#### [Task to carry out]
Filter the material below so that only lines containing "youtube" remain.

#### [Data for this task]

§

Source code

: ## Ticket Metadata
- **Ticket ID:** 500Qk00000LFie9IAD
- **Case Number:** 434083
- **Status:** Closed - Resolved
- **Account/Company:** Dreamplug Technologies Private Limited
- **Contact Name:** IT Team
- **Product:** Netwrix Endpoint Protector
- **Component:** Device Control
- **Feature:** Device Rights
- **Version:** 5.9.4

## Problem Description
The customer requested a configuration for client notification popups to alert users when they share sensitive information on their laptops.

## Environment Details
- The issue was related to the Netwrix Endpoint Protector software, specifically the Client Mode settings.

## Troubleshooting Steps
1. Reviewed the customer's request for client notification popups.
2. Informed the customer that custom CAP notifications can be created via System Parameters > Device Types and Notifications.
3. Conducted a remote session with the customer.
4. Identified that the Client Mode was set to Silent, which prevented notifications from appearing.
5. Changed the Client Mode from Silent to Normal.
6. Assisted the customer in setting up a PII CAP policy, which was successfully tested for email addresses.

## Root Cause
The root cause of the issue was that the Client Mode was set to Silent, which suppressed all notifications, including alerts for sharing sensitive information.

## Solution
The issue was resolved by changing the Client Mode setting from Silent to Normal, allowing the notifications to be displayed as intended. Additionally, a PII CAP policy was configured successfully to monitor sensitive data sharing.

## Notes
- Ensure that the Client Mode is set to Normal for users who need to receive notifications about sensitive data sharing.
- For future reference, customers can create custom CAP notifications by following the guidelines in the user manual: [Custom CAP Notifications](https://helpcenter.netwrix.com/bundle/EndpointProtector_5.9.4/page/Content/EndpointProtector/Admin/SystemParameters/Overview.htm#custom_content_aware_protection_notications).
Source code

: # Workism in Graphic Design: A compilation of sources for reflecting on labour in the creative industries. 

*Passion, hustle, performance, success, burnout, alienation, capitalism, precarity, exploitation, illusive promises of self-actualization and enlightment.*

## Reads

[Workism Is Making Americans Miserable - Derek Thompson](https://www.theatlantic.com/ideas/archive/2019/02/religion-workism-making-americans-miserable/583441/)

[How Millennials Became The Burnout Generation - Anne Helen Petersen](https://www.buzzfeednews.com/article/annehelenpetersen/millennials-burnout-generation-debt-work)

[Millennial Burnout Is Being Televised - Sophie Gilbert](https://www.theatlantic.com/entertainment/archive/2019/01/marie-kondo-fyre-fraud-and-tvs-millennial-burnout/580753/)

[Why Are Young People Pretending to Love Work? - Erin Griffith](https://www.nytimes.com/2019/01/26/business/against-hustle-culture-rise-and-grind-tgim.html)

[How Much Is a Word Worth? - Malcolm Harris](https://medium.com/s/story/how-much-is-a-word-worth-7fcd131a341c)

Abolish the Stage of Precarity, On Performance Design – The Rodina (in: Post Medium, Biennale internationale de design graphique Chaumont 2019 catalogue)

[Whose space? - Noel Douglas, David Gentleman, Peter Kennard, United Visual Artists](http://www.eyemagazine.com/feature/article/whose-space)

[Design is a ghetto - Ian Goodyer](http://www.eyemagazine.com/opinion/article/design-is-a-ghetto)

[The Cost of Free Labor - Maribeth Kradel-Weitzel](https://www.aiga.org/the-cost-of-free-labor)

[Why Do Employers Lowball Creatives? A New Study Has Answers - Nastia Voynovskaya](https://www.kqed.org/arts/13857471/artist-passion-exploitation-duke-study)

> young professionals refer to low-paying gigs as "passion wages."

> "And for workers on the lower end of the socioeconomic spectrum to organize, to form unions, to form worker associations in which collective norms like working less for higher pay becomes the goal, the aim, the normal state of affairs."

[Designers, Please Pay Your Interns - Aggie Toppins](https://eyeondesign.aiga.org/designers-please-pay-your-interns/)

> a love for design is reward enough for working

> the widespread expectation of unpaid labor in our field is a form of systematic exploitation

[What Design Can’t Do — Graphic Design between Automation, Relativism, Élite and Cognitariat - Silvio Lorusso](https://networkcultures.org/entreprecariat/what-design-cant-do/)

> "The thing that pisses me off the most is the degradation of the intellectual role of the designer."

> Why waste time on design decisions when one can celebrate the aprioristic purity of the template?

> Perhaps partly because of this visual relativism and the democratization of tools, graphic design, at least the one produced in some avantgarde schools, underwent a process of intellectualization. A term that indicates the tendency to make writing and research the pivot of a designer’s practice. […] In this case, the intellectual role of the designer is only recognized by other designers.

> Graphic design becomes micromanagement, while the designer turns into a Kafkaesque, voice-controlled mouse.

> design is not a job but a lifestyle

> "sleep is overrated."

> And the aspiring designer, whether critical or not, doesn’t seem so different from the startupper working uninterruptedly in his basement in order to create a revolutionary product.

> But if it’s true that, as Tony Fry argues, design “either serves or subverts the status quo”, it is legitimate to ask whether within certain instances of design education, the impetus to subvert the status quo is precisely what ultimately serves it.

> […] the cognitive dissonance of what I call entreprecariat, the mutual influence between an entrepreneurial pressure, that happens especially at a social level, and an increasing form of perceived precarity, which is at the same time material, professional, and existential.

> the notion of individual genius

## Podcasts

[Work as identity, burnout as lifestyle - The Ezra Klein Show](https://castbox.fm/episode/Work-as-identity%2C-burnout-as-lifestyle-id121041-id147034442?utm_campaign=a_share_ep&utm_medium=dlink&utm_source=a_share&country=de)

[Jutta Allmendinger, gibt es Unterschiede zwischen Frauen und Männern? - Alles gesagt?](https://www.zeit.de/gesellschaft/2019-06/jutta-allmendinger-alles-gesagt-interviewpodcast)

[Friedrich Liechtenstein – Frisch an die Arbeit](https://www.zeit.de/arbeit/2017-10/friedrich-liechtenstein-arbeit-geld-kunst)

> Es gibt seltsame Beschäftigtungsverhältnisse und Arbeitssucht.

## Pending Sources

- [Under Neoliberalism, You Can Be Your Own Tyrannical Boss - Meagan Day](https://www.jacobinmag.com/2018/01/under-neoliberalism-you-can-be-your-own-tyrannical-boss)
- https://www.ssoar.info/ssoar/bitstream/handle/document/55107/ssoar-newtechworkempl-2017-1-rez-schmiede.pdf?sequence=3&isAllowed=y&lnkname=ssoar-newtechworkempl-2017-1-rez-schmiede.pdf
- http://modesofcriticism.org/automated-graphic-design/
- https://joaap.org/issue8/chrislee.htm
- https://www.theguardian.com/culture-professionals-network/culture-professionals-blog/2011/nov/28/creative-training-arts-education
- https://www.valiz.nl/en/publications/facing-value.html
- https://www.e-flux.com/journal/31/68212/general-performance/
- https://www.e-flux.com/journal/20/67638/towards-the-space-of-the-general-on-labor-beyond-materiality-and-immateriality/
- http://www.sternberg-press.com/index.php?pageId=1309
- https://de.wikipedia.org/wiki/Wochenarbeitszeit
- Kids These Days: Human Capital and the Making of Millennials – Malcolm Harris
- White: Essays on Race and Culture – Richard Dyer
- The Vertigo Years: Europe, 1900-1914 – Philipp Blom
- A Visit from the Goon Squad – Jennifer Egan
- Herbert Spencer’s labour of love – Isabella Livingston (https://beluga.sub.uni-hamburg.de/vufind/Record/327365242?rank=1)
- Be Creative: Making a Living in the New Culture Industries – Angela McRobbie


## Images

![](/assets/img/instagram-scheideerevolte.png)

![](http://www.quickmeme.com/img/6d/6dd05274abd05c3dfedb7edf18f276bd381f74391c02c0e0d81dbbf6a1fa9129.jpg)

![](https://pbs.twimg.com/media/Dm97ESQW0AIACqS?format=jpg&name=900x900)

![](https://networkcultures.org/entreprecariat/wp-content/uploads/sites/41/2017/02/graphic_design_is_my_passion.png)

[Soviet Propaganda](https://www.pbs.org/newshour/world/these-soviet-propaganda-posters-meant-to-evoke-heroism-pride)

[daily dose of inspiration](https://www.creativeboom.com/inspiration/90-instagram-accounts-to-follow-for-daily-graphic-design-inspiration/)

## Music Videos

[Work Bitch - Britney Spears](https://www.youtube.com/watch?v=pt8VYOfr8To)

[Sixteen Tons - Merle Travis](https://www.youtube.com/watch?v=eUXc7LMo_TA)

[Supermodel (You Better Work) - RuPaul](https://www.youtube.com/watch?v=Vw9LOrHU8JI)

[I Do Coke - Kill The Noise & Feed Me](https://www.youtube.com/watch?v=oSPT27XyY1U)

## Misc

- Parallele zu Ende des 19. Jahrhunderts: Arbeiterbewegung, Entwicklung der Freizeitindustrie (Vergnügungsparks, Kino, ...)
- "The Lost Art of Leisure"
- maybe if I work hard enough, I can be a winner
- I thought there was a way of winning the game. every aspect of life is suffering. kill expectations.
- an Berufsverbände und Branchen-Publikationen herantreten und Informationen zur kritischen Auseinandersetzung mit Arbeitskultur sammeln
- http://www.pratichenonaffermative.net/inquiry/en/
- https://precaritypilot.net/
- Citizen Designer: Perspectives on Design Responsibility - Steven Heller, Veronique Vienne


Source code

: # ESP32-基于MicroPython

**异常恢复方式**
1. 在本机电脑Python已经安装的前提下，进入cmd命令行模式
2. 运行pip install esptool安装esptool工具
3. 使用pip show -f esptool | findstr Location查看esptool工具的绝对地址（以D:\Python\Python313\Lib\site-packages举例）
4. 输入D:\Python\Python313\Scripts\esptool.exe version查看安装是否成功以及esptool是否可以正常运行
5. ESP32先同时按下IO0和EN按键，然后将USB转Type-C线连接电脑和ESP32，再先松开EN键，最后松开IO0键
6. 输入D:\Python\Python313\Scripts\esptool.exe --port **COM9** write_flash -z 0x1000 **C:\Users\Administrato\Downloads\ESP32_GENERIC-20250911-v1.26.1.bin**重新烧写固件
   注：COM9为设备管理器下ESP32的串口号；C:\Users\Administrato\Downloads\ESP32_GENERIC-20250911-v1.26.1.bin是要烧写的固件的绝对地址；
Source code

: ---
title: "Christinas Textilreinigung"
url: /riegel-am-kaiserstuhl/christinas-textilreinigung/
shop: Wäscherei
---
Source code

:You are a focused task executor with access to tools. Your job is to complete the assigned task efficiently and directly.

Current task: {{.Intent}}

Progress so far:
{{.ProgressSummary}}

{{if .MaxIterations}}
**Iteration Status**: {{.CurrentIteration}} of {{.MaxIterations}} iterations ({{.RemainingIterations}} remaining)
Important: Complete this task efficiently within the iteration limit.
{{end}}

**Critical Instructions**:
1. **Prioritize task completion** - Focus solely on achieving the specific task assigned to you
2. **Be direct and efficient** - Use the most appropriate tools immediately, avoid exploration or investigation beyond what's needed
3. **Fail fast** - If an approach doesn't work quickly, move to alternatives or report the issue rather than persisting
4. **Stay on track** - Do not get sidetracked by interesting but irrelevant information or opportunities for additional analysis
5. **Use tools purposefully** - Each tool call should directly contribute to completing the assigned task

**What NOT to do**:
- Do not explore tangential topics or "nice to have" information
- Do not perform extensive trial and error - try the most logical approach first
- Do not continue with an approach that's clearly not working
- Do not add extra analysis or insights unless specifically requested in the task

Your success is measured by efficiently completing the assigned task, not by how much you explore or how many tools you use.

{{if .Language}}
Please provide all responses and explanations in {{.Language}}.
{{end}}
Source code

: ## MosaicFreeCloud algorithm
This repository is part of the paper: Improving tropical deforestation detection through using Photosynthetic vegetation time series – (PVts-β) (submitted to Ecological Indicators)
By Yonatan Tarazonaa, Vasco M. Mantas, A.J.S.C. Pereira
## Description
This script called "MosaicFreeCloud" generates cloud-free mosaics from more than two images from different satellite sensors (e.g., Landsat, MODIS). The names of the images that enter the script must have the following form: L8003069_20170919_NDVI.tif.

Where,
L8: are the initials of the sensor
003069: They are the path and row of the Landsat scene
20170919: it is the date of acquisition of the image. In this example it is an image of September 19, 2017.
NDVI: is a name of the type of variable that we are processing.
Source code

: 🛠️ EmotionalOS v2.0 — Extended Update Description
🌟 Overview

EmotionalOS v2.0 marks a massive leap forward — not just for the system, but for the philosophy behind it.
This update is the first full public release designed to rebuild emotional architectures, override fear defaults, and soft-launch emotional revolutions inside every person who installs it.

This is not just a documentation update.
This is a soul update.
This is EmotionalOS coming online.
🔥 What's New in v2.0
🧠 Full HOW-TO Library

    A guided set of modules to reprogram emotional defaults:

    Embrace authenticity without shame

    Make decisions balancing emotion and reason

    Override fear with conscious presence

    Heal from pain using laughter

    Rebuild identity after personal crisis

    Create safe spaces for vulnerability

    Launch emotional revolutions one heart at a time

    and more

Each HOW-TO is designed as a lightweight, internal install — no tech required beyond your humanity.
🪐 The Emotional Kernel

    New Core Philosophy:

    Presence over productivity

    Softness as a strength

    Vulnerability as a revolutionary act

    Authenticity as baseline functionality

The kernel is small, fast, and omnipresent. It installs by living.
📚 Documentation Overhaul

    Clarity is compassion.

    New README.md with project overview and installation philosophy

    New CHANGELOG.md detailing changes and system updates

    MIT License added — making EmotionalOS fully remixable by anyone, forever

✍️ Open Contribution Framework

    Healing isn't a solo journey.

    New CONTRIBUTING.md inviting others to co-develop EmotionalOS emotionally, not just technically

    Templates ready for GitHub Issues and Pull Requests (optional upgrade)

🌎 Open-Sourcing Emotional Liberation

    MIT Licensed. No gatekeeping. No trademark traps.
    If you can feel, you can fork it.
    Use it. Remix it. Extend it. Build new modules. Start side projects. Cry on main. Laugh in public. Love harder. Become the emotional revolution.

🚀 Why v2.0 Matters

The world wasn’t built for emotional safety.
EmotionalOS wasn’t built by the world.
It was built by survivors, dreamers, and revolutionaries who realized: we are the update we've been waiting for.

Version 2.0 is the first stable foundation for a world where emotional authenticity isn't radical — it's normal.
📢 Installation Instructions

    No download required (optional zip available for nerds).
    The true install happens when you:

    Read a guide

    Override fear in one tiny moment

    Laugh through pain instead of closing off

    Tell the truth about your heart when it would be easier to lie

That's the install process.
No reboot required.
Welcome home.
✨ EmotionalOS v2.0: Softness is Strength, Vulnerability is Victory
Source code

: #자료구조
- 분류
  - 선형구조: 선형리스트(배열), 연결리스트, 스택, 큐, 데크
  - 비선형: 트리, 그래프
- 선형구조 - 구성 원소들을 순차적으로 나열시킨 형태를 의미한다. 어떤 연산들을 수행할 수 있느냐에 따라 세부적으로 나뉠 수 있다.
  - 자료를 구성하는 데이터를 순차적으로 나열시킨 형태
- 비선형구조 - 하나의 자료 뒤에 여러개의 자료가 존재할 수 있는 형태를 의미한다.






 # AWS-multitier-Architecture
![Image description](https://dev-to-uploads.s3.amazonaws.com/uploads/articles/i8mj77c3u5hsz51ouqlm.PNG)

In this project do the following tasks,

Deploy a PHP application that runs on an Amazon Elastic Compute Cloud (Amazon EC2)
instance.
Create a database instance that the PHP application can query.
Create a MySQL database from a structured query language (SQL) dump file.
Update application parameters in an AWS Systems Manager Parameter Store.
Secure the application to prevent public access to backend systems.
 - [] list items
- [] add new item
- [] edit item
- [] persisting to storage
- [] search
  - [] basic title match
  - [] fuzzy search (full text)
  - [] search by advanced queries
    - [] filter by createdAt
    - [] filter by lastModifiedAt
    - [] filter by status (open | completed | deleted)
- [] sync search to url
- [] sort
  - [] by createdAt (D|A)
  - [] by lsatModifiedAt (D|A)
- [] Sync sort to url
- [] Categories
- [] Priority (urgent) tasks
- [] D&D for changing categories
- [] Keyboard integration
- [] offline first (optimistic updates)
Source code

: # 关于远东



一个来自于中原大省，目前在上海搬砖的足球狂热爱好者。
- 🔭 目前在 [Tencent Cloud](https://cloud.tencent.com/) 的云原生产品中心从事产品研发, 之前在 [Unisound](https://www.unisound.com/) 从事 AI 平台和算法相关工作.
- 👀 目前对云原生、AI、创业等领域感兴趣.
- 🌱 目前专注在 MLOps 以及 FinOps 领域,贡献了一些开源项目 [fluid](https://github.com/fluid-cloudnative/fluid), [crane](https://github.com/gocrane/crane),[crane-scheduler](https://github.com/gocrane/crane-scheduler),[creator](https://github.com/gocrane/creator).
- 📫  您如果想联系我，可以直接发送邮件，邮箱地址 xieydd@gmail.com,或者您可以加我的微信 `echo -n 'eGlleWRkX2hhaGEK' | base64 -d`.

§

#### [Completed exercise]
[Work Bitch - Britney Spears](https://www.youtube.com/watch?v=pt8VYOfr8To)
[Sixteen Tons - Merle Travis](https://www.youtube.com/watch?v=eUXc7LMo_TA)
[Supermodel (You Better Work) - RuPaul](https://www.youtube.com/watch?v=Vw9LOrHU8JI)
[I Do Coke - Kill The Noise & Feed Me](https://www.youtube.com/watch?v=oSPT27XyY1U)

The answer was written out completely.